In 1924 a group of farmers approached Rudolf Steiner, an Austrian-born philosopher, scientist, educator and academic, and great social thinker, because they were worried about the deterioration of their land. His discussions with them known as “The Agricultural Course” became the root of Biodynamic Agriculture. Steiner outlined relevant guidelines and practical methods to combat farm degeneration and restore balance on the farm. A balanced farm happens when there is harmony between plants, animals, climate, the seasons and when people respect this balance. A holistic vision means to also look at the lunar cycles and understand how they affect all of us.

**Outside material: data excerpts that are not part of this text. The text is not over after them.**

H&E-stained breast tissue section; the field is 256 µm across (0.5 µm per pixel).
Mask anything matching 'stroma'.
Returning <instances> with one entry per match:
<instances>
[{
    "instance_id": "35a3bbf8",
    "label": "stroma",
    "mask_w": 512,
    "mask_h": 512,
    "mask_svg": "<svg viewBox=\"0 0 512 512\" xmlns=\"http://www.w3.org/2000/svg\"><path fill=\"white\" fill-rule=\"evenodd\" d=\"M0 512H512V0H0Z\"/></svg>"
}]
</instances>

Our goal in the vineyard is to help our soil maintain its natural richness. In all we do, we respect the environment and learn to consider the surrounding atmosphere; every day we grasp what it means to work with what nature gives us. This understanding enables us to maintain our natural habitat at Casa Wallace, and all vital elements that exist define our unique “terroir.” Our biodynamic wine tours lead our guests to acknowledge our fundamental relationship we have with our living Earth.

One of the most important processes of Biodynamic Agriculture is dynamization.
At Casa Wallace, it takes place like this:

The objective is to stir and dissolve a small amount of biodynamic preparation in tepid water to create a vortex. When the vortex appears, we change the stirring direction. Stirring in the opposite direction creates chaos and, another vortex will appear. This process continues for one hour. Each vortex allows the maximum amount of water to be exposed to air and through the air, the cosmic forces. Cosmic forces dynamize and give energy to the preparations. When the hour is up, the solution is sprayed either on the soil or the plants. It strengthens vines and brings out the essence of the grapes.

Crazy? That’s what many thought of us in 2002, not because Biodynamic Agriculture was not successful, but because it didn’t make sense to our normal way of thinking. Today, more and more biodynamic wines fill wine store shelves in many countries.